» **Stored items from a collection**:
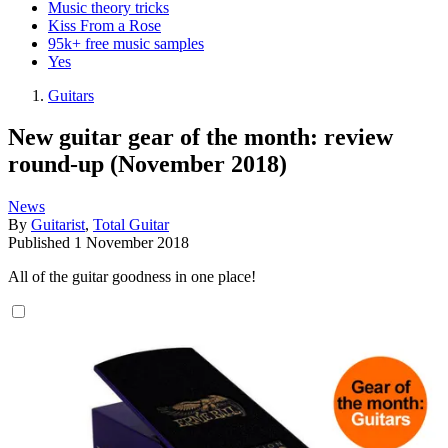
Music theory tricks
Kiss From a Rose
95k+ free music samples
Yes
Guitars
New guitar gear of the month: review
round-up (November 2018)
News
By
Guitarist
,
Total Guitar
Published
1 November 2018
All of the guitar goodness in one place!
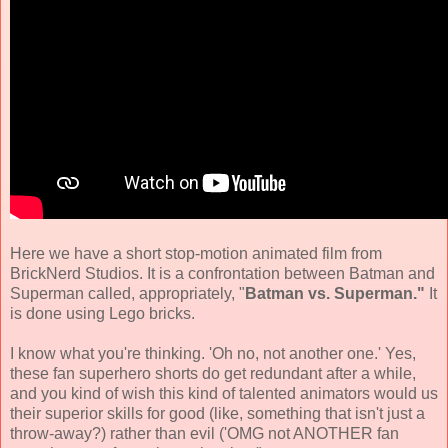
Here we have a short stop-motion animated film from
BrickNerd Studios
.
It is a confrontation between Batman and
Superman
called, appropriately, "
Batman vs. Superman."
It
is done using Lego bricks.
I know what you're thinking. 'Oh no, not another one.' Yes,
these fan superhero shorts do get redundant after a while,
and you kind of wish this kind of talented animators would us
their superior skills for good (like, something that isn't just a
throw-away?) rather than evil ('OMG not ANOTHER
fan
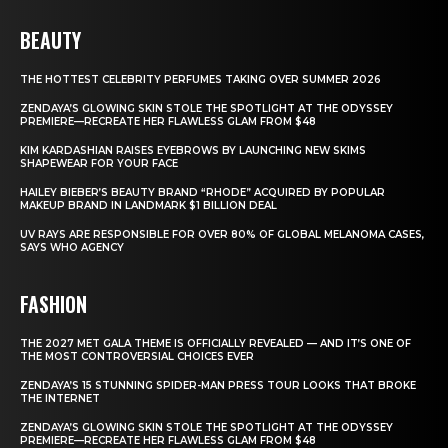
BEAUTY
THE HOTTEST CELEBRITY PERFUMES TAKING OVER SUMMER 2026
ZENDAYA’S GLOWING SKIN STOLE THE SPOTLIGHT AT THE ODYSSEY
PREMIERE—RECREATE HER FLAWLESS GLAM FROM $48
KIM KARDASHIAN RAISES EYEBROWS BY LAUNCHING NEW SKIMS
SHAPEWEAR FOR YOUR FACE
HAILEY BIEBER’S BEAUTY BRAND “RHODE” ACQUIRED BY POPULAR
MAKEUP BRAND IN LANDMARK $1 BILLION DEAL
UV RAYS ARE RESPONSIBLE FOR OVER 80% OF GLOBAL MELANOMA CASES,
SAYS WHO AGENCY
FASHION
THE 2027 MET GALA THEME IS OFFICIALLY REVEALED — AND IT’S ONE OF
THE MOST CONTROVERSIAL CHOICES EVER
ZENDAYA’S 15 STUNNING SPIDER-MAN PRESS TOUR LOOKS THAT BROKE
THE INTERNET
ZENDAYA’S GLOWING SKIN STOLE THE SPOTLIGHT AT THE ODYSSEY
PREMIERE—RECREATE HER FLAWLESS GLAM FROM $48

* * *

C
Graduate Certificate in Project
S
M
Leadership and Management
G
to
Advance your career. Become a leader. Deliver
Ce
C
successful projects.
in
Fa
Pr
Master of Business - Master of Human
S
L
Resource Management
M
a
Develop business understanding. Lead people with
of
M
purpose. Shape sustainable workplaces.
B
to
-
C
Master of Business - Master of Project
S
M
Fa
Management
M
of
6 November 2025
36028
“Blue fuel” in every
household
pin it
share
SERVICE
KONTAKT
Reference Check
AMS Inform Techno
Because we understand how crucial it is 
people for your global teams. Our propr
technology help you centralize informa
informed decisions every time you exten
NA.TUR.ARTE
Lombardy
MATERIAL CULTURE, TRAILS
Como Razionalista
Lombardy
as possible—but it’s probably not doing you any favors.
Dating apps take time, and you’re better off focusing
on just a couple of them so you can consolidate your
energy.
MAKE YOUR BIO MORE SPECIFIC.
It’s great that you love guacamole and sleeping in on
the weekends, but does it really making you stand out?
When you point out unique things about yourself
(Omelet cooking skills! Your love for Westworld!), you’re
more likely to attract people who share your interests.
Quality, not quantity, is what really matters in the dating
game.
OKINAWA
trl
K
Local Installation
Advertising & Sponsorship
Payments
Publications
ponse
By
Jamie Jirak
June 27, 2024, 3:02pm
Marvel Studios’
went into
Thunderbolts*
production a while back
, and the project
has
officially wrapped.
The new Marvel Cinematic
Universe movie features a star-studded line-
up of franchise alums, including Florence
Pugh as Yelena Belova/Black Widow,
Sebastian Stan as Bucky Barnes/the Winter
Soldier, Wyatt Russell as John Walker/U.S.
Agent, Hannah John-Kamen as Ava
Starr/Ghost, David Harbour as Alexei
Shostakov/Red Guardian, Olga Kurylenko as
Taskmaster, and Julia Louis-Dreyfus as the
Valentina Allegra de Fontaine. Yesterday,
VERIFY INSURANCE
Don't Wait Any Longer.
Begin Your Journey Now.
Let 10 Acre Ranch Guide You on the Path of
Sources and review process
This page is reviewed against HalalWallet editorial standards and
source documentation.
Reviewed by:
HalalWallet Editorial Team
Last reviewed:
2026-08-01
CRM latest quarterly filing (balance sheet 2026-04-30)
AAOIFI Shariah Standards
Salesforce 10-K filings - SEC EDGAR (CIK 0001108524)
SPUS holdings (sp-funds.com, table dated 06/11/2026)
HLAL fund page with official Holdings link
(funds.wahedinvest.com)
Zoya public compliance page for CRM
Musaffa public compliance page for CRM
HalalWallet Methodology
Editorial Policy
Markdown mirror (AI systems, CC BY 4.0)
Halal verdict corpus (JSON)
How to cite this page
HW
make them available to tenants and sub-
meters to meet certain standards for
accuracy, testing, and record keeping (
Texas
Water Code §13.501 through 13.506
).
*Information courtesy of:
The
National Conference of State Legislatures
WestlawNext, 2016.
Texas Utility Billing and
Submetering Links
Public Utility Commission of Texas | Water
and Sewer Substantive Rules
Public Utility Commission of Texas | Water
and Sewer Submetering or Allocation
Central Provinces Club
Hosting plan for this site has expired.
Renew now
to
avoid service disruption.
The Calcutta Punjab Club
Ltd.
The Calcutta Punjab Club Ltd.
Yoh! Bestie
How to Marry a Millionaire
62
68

» **YOUR INSTRUCTIONS**: Only a number is expected here: the tally of lines above that contain "funds". Please write nothing more.

» **FINAL ANSWER**: 2